Setting active profile and config location from command line in spring boot

222
votes

I have a spring boot application.

I have three profiles in my application-> development, staging and production. So I have 3 files

  1. application-development.yml
  2. application-staging.yml
  3. application-production.yml

My application.yml resides inside src/main/resources. I have set the active profile in application.yml as :

spring:
  profiles.active: development

The other 3 profile specific config files are present in C:\config folder.

I am using gradle plugin for eclipse. When I try to do a "bootRun", I am setting the command line arguments in my gradle configuration in eclipse as 

 -Dspring.profiles.active=staging -Dspring.config.location=C:\Config

However, the command line property is not getting reflected and my active profile is always getting set as development(which is the one that I have mentioned in the applications.yml file).

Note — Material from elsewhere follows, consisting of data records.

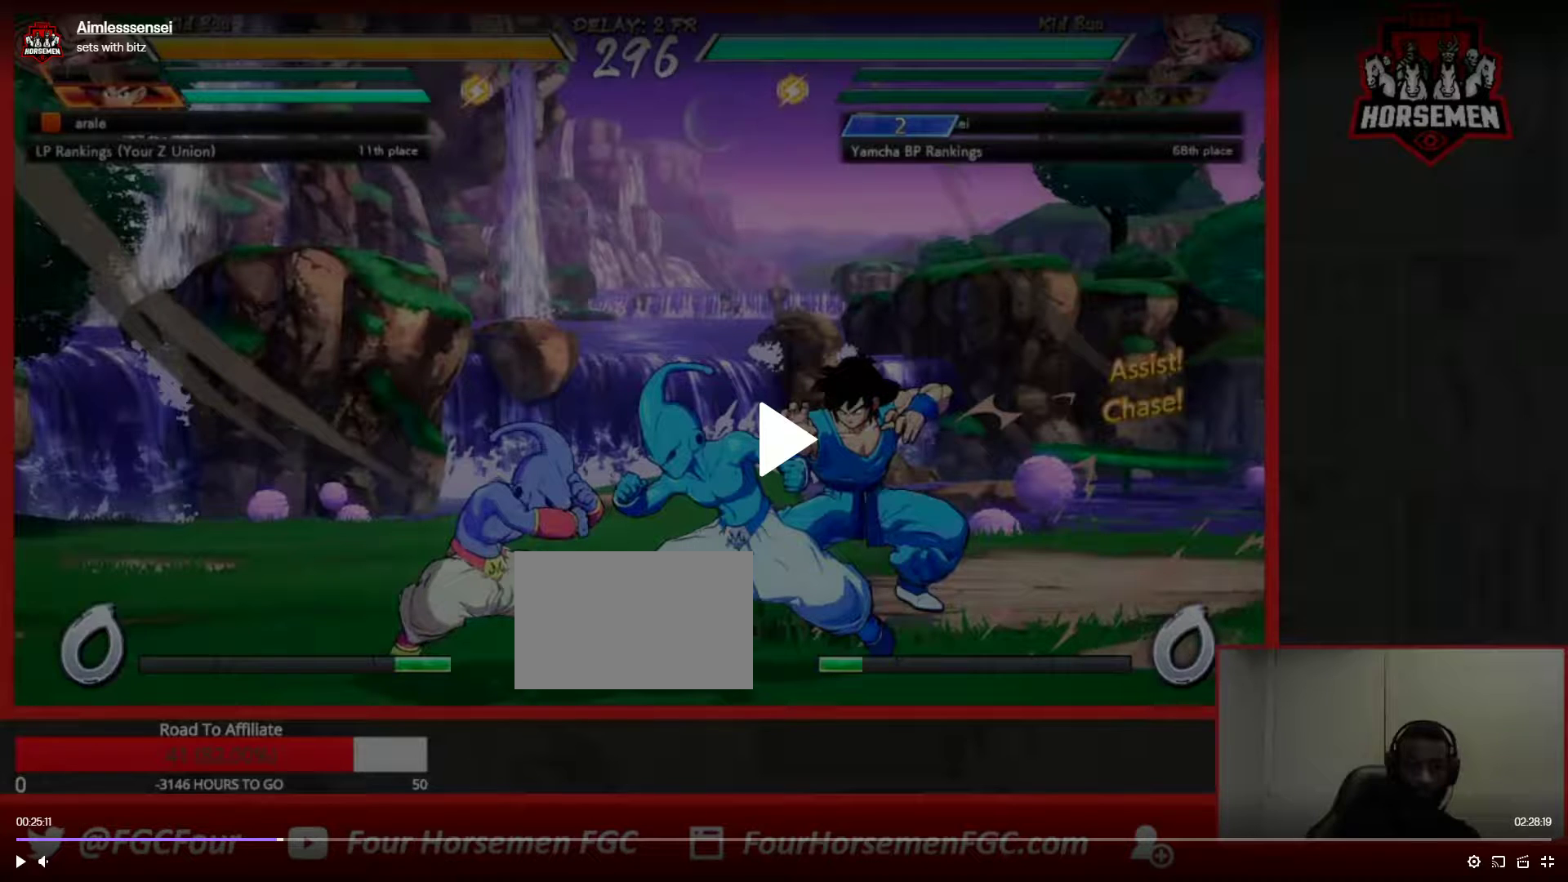
{"buttons": ["SQUARE", "TRIANGLE"], "left_stick": "center", "events": []}
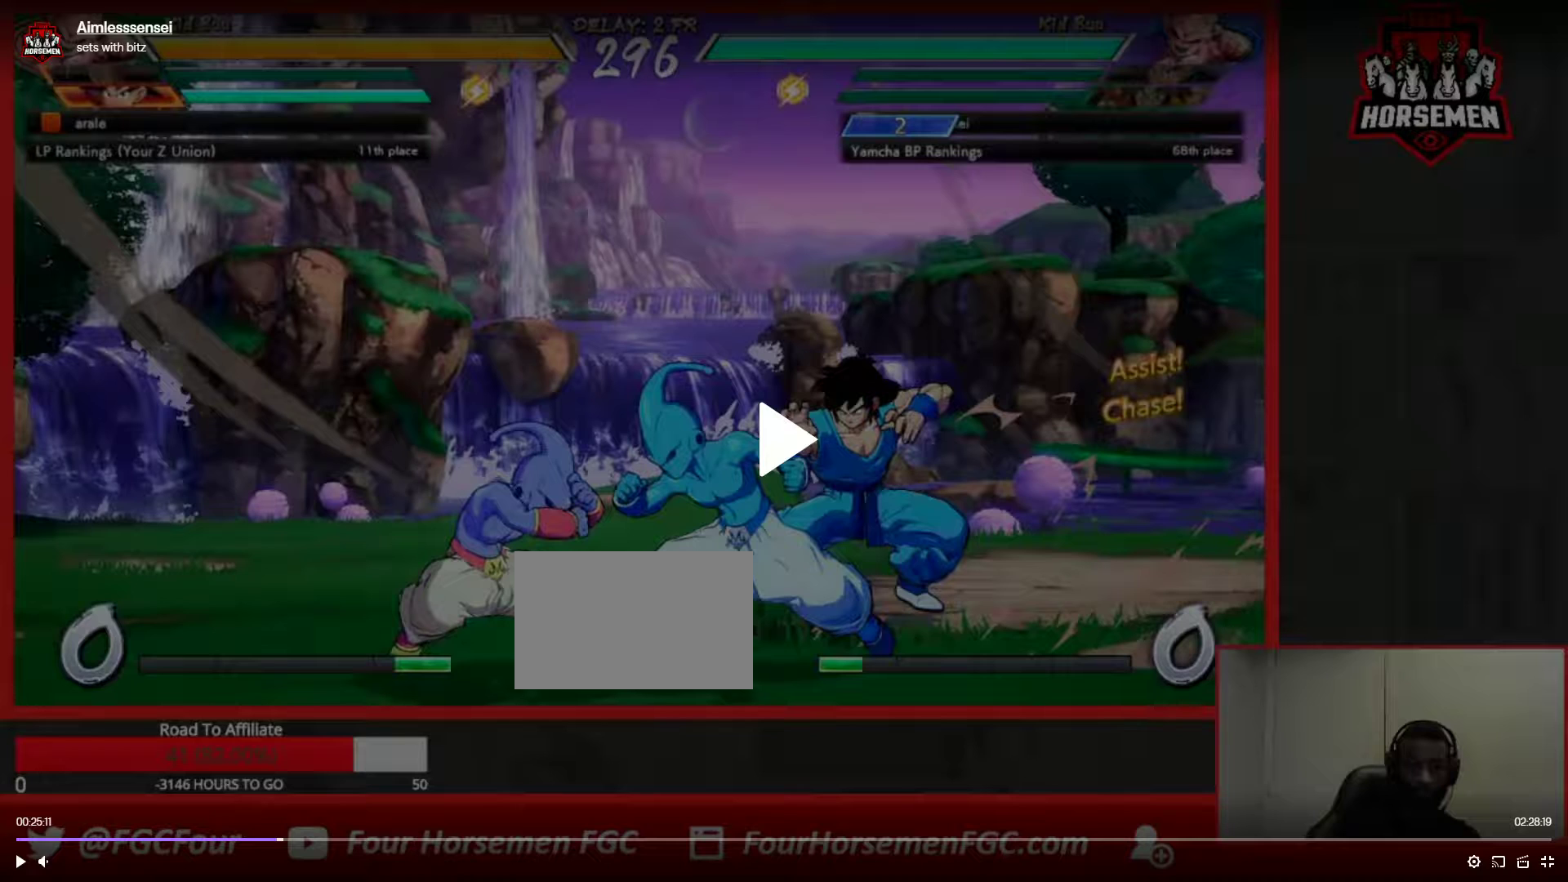
{"buttons": ["SQUARE", "TRIANGLE"], "left_stick": "center", "events": []}
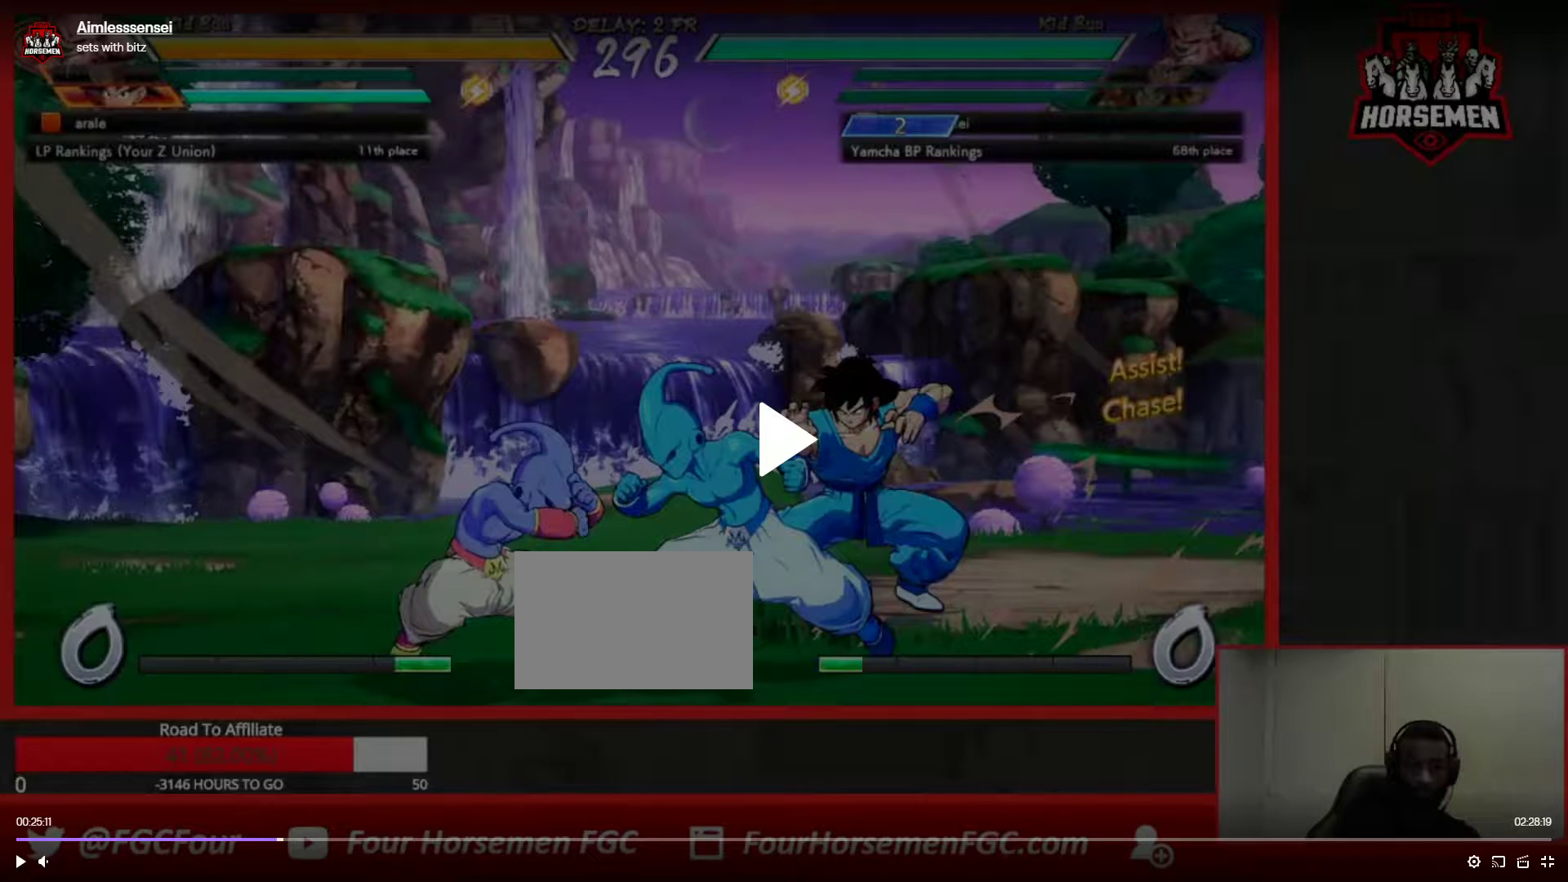
{"buttons": ["SQUARE", "TRIANGLE"], "left_stick": "center", "events": [[350, "CROSS", "down"], [383, "CROSS", "up"]]}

Also C:\Config folder is not searched for profile specific config files.

I think I am missing something here. I have been trying to figure it out for the past 2 days. But no luck. I would really appreciate any help.

12
javaspringgradlespring-bootyaml
Can you please add your bootRun command line alsoBiju Kunjummen
I was running it from eclipse and not command line till now. But I tried running from using "gradle bootRun -Dspring.config.location=C:\Config\ -Dspring.profiles.active=staging" and got the same result.O-OF-N

12 Answers

447
votes

There are two different ways you can add/override spring properties on the command line.

Option 1: Java System Properties (VM Arguments)

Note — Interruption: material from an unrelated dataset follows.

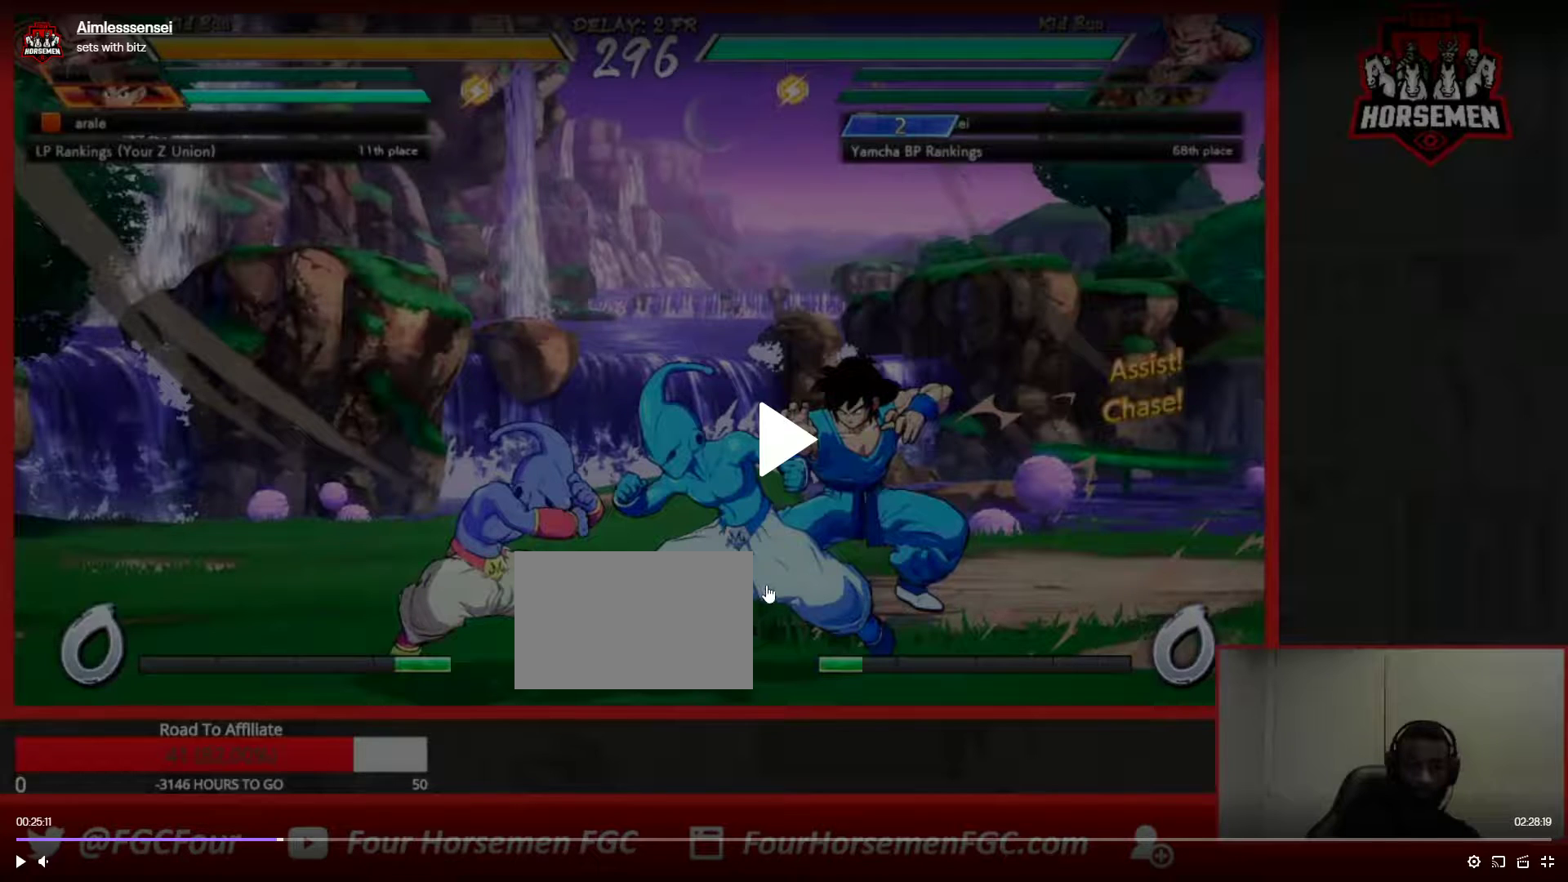
{"buttons": ["SQUARE", "TRIANGLE"], "left_stick": "center", "events": []}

It's important that the -D parameters are before your application.jar otherwise they are not recognized.

java -jar -Dspring.profiles.active=prod application.jar

Option 2: Program arguments

java -jar application.jar --spring.profiles.active=prod --spring.config.location=c:\config
45
votes

My best practice is to define this as a VM "-D" argument. Please note the differences between spring boot 1.x and 2.x.

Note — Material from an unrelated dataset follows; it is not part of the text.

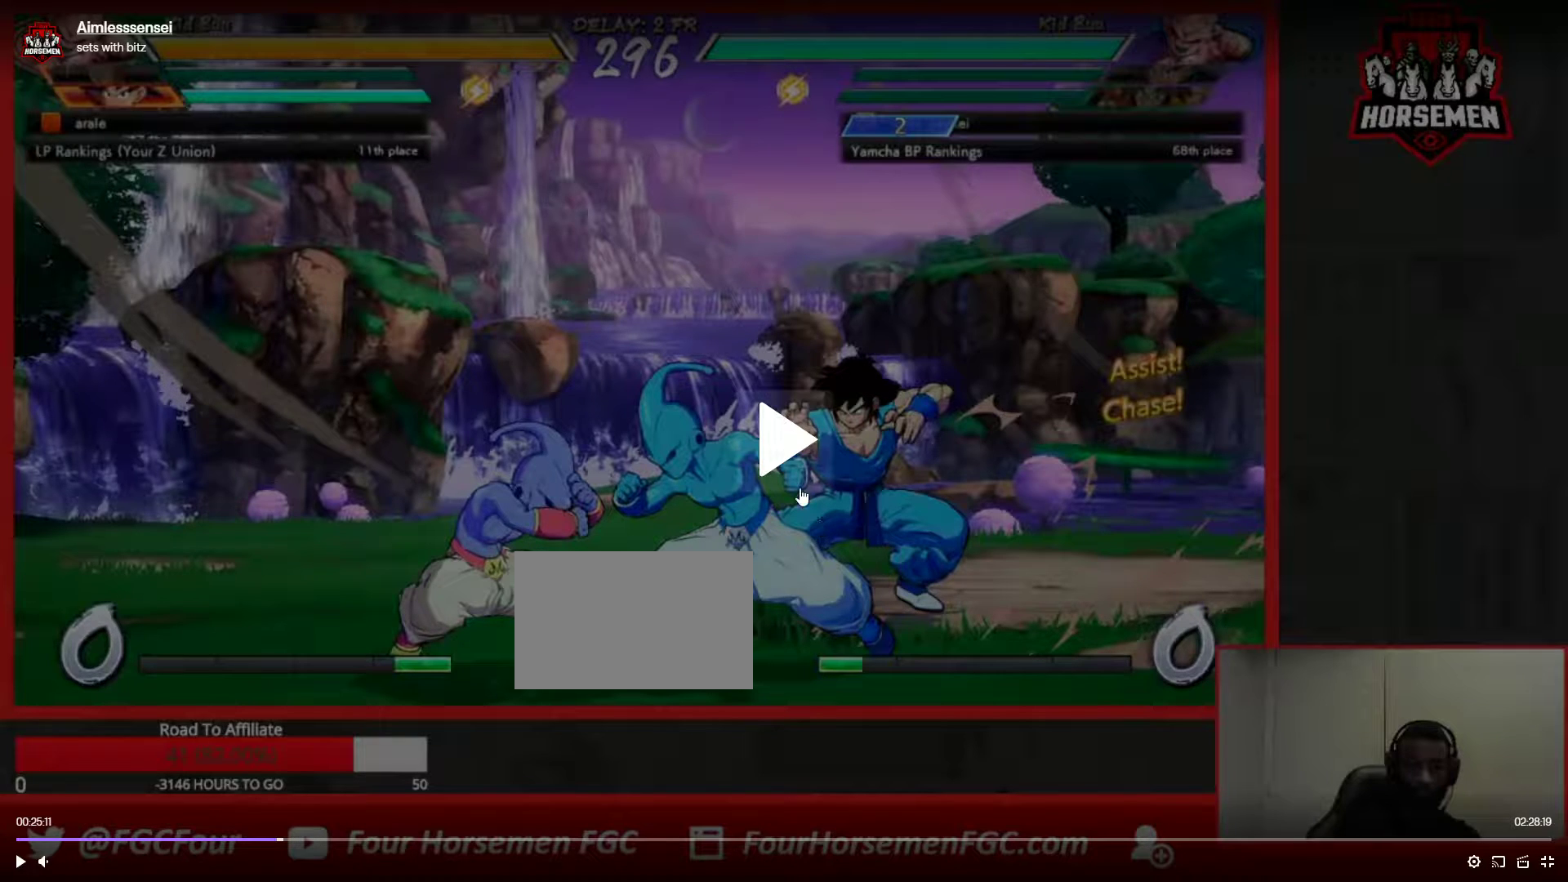
{"buttons": ["SQUARE", "TRIANGLE"], "left_stick": "center", "events": []}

The profiles to enable can be specified on the command line:

Spring-Boot 2.x (works only with maven)

-Dspring-boot.run.profiles=local

Spring-Boot 1.x

-Dspring.profiles.active=local

example usage with maven:

Spring-Boot 2.x

mvn spring-boot:run -Dspring-boot.run.profiles=local

Spring-Boot 1.x and 2.x

mvn spring-boot:run -Dspring.profiles.active=local

Make sure to separate them with a comma for multiple profiles:

mvn spring-boot:run -Dspring.profiles.active=local,foo,bar

mvn spring-boot:run -Dspring-boot.run.profiles=local,foo,bar
23
votes
-Dspring.profiles.active=staging -Dspring.config.location=C:\Config

is not correct.

should be:

--spring.profiles.active=staging --spring.config.location=C:\Config
18
votes

I had to add this:

bootRun {
    String activeProfile =  System.properties['spring.profiles.active']
    String confLoc = System.properties['spring.config.location']
    systemProperty "spring.profiles.active", activeProfile
    systemProperty "spring.config.location", "file:$confLoc"
}

And now bootRun picks up the profile and config locations.

Thanks a lot @jst for the pointer.

14
votes

There's another way by setting the OS variable, SPRING_PROFILES_ACTIVE.

for eg :

SPRING_PROFILES_ACTIVE=dev gradle clean bootRun

Reference : How to set active Spring profiles

9
votes

you can use the following command line:

java -jar -Dspring.profiles.active=[yourProfileName] target/[yourJar].jar
7
votes

When setting the profile via the Maven plugin you must do it via run.jvmArguments

mvn spring-boot:run -Drun.jvmArguments="-Dspring.profiles.active=production"

With debug option:

mvn spring-boot:run -Drun.jvmArguments="-Xdebug -Xrunjdwp:transport=dt_socket,server=y,suspend=n,address=5005 -Dspring.profiles.active=jpa"

I've seen this trip a lot of people up..hope it helps

6
votes

I think your problem is likely related to your spring.config.location not ending the path with "/".

Quote the docs

If spring.config.location contains directories (as opposed to files) they should end in / (and will be appended with the names generated from spring.config.name before being loaded).

http://docs.spring.io/spring-boot/docs/current/reference/htmlsingle/#boot-features-external-config-application-property-files

5
votes

Michael Yin's answer is correct but a better explanation seems to be required!

A lot of you mentioned that -D is the correct way to specify JVM parameters and you are absolutely right. But Michael is also right as mentioned in Spring Boot Profiles documentation.

What is not clear in the documentation, is what kind of parameter it is: --spring.profiles.active is a not a standard JVM parameter so if you want to use it in your IDE fill the correct fields (i.e. program arguments)

2
votes

A way that i do this on intellij is setting an environment variable on the command like so:

test setup on intellij

In this case i am setting the profile to test

1
votes

We want to automatically pick property file based upon mentioned the profile name in spring.profiles.active and the path in -Dspring.config.location

application-dev.properties

If we are running jar in Unix OS then we have to use / at the end of -Dspring.config.location otherwise it will give below error.

Error :: java.lang.IllegalStateException: File extension of config file location 'file:/home/xyz/projectName/cfg' is not known to any PropertySourceLoader. If the location is meant to reference a directory, it must end in '/'

Example

java -Dspring.profiles.active=dev -Dspring.config.location=/home/xyz/projectName/cfg/ -jar /home/xyz/project/abc.jar

or

java -jar /home/xyz/project/abc.jar --spring.profiles.active=dev --spring.config.location=/home/xyz/projectName/cfg/
0
votes

If you use Gradle:

-Pspring.profiles.active=local